> **Data provided**:
--------
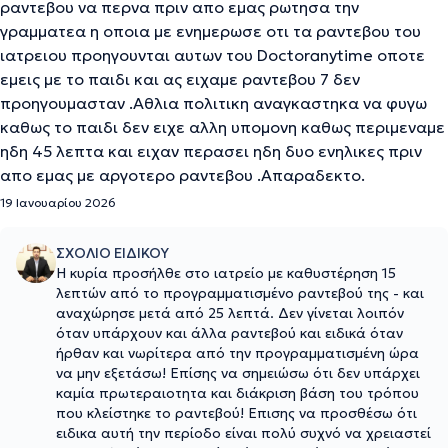
ραντεβου να περνα πριν απο εμας ρωτησα την
γραμματεα η οποια με ενημερωσε οτι τα ραντεβου του
ιατρειου προηγουνται αυτων του Doctoranytime οποτε
εμεις με το παιδι και ας ειχαμε ραντεβου 7 δεν
προηγουμασταν .Αθλια πολιτικη αναγκαστηκα να φυγω
καθως το παιδι δεν ειχε αλλη υπομονη καθως περιμεναμε
ηδη 45 λεπτα και ειχαν περασει ηδη δυο ενηλικες πριν
απο εμας με αργοτερο ραντεβου .Απαραδεκτο.
19 Ιανουαρίου 2026
ΣΧΟΛΙΟ ΕΙΔΙΚΟΥ
Η κυρία προσήλθε στο ιατρείο με καθυστέρηση 15
λεπτών από το προγραμματισμένο ραντεβού της - και
αναχώρησε μετά από 25 λεπτά. Δεν γίνεται λοιπόν
όταν υπάρχουν και άλλα ραντεβού και ειδικά όταν
ήρθαν και νωρίτερα από την προγραμματισμένη ώρα
να μην εξετάσω! Επίσης να σημειώσω ότι δεν υπάρχει
καμία πρωτεραιοτητα και διάκριση βάση του τρόπου
που κλείστηκε το ραντεβού! Επισης να προσθέσω ότι
ειδικα αυτή την περίοδο είναι πολύ συχνό να χρειαστεί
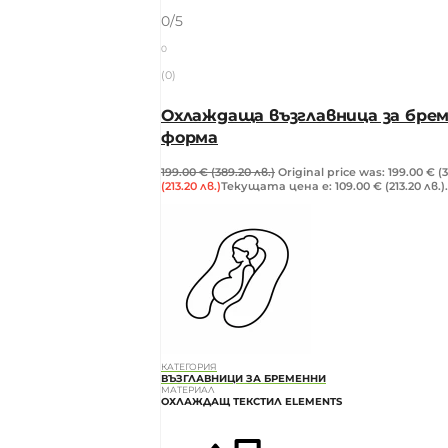
0/5
0
(0)
Охлаждаща възглавница за брем
форма
199.00
€
(389.20 лв.)
Original price was: 199.00 € (3
(213.20 лв.)
Текущата цена е: 109.00 € (213.20 лв.).
КАТЕГОРИЯ
ВЪЗГЛАВНИЦИ ЗА БРЕМЕННИ
МАТЕРИАЛ
ОХЛАЖДАЩ ТЕКСТИЛ ELEMENTS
--------
> **Aim of the exercise**: When you write out the material again, keep every word exact and omit the pictures.

> **Task response**:
ραντεβου να περνα πριν απο εμας ρωτησα την
γραμματεα η οποια με ενημερωσε οτι τα ραντεβου του
ιατρειου προηγουνται αυτων του Doctoranytime οποτε
εμεις με το παιδι και ας ειχαμε ραντεβου 7 δεν
προηγουμασταν .Αθλια πολιτικη αναγκαστηκα να φυγω
καθως το παιδι δεν ειχε αλλη υπομονη καθως περιμεναμε
ηδη 45 λεπτα και ειχαν περασει ηδη δυο ενηλικες πριν
απο εμας με αργοτερο ραντεβου .Απαραδεκτο.
19 Ιανουαρίου 2026
ΣΧΟΛΙΟ ΕΙΔΙΚΟΥ
Η κυρία προσήλθε στο ιατρείο με καθυστέρηση 15
λεπτών από το προγραμματισμένο ραντεβού της - και
αναχώρησε μετά από 25 λεπτά. Δεν γίνεται λοιπόν
όταν υπάρχουν και άλλα ραντεβού και ειδικά όταν
ήρθαν και νωρίτερα από την προγραμματισμένη ώρα
να μην εξετάσω! Επίσης να σημειώσω ότι δεν υπάρχει
καμία πρωτεραιοτητα και διάκριση βάση του τρόπου
που κλείστηκε το ραντεβού! Επισης να προσθέσω ότι
ειδικα αυτή την περίοδο είναι πολύ συχνό να χρειαστεί
0/5
0
(0)
Охлаждаща възглавница за брем
форма
199.00
€
(389.20 лв.)
Original price was: 199.00 € (3
(213.20 лв.)
Текущата цена е: 109.00 € (213.20 лв.).
КАТЕГОРИЯ
ВЪЗГЛАВНИЦИ ЗА БРЕМЕННИ
МАТЕРИАЛ
ОХЛАЖДАЩ ТЕКСТИЛ ELEMENTS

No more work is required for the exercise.